Spandau. Die Zahl der Verkehrsunfälle in Berlin ist im vorigen Jahr leicht gestiegen. Das geht aus der aktuellen Unfallstatistik der Polizei für 2012 hervor.

Die Beamten registrierten insgesamt 130 782 Unfälle und damit 319 mehr als 2011. Die Anzahl der Toten im Straßenverkehr sank auf 42 von zuvor 54. Auf Spandauer Straßen kamen fünf Menschen ums Leben: drei Radfahrer und zwei Fußgänger. Die meisten Unfälle mit Fußgängern passierten in Spandau im Bereich Altstädter Ring/Klosterstraße/Seegelder Straße und Stabholzgarten. Insgesamt waren im vorigen Jahr 136 Fußgänger in der Zitadellenstadt in einen Unfall verwickelt. Die meisten achteten beim Überqueren der Straße nicht auf den Verkehr. An 294 Unfällen waren Radfahrer beteiligt. Spandau hat damit berlinweit den niedrigsten Wert. In Mitte zählte die Polizei 1420 Unfälle mit Radlern. Meist fuhren die Radfahrer auf der falschen Fahrbahn, übersahen Autos oder fuhren zu schnell. Wie oft es in Spandau zwischen Autofahrern krachte, geht aus der Statistik nicht hervor. Als Unfallschwerpunkt gilt hier aber der Falkenseer Platz. Dort registrierte die Polizei insgesamt 173 Unfälle mit einem Schwerverletzen und zehn Leichtverletzten. Wenn Autofahrer einen Unfall verursachten, bogen sie in den meisten Fällen entweder falsch ab oder beachteten die Vorfahrt nicht.
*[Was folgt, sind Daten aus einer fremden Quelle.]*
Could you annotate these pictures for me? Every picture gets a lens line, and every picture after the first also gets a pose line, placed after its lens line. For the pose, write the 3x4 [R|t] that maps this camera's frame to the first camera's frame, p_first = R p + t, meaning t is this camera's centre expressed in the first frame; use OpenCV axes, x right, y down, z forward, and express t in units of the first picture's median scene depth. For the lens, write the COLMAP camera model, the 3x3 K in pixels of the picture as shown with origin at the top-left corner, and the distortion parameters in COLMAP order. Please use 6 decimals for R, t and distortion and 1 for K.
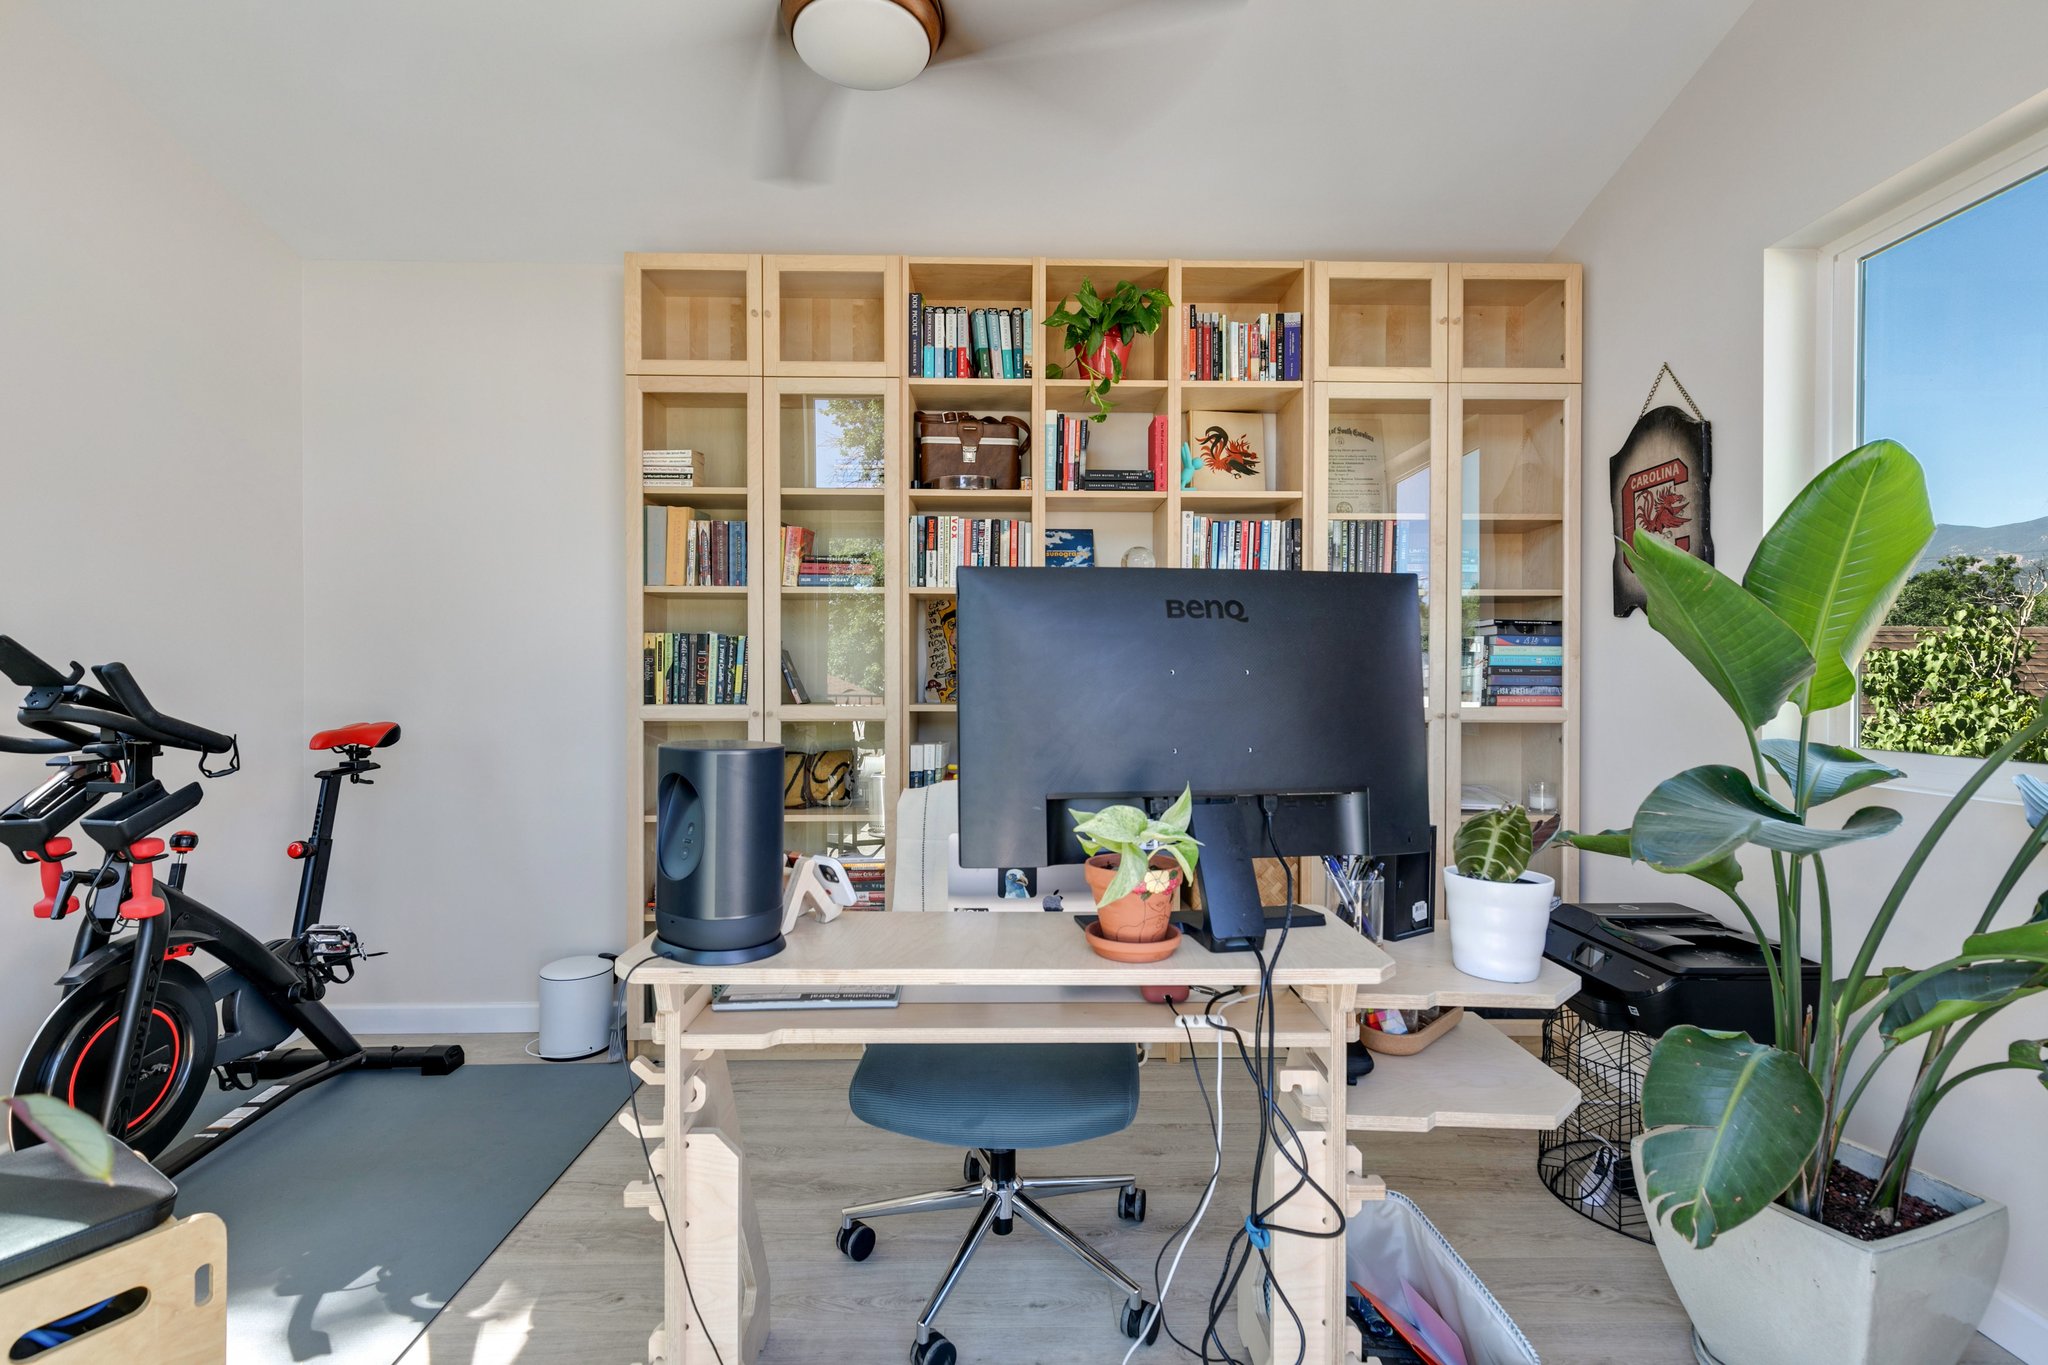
lens RADIAL K [[920.1, 0, 1030.8], [0, 920.1, 674.1], [0, 0, 1]] dist [0.007432, -0.001200]
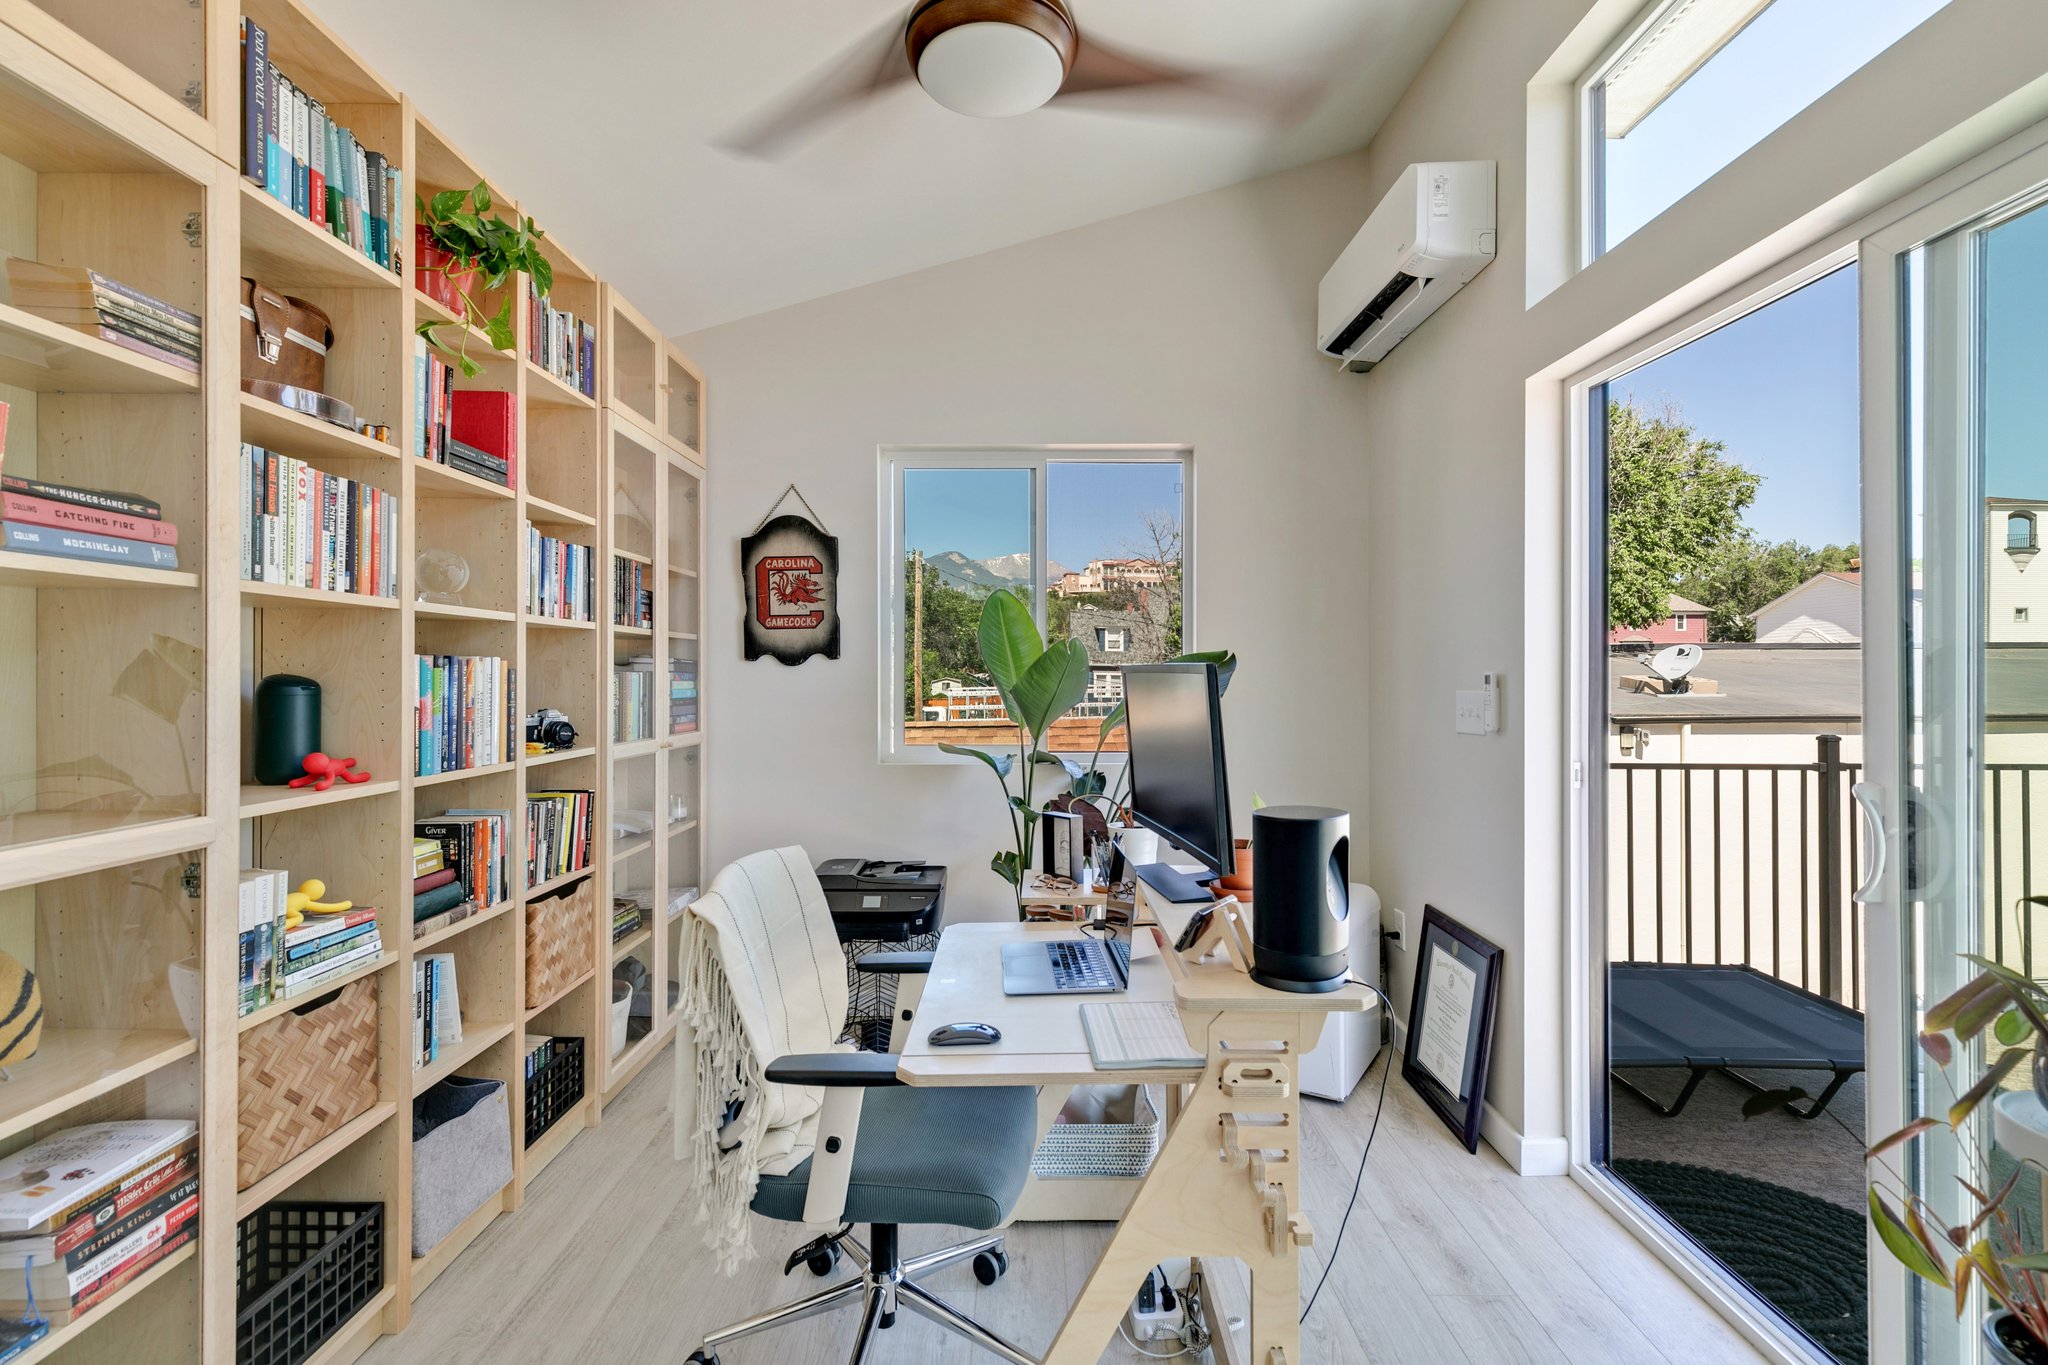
lens RADIAL K [[920.1, 0, 1028.2], [0, 920.1, 682.4], [0, 0, 1]] dist [0.007432, -0.001200]
pose [[0.023741, -0.009356, 0.999674, -0.643316], [0.000321, 0.999956, 0.009351, -0.041166], [-0.999718, 0.000099, 0.023743, 0.542106]]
Ein hohes Unfallrisiko haben immer wieder auch Kinder. Sie sind pro Monat im Schnitt an 79 Verkehrsunfällen beteiligt. 2012 kam dabei ein Kind ums Leben. In Spandau verunglückten 56 Kinder, neun mehr als im Jahr zuvor. Trauriger Spitzenreiter ist hier aber Pankow mit 122 Unglücksfällen. Meist verursachten die Kinder die Unfälle durch ihr falsches Verhalten im Straßenverkehr selbst.

Laut Statistik werden die Berliner Einsatzkräfte alle vier Minuten zu einem Verkehrsunfall gerufen. Alle 31 Minuten verunglückt ein Verkehrsteilnehmer, davon alle zwei Stunden ein Radfahrer, alle vier Stunden ein Fußgänger und alle elf Stunden ein Kind. Alle neun Tage wird ein Verkehrsteilnehmer getötet.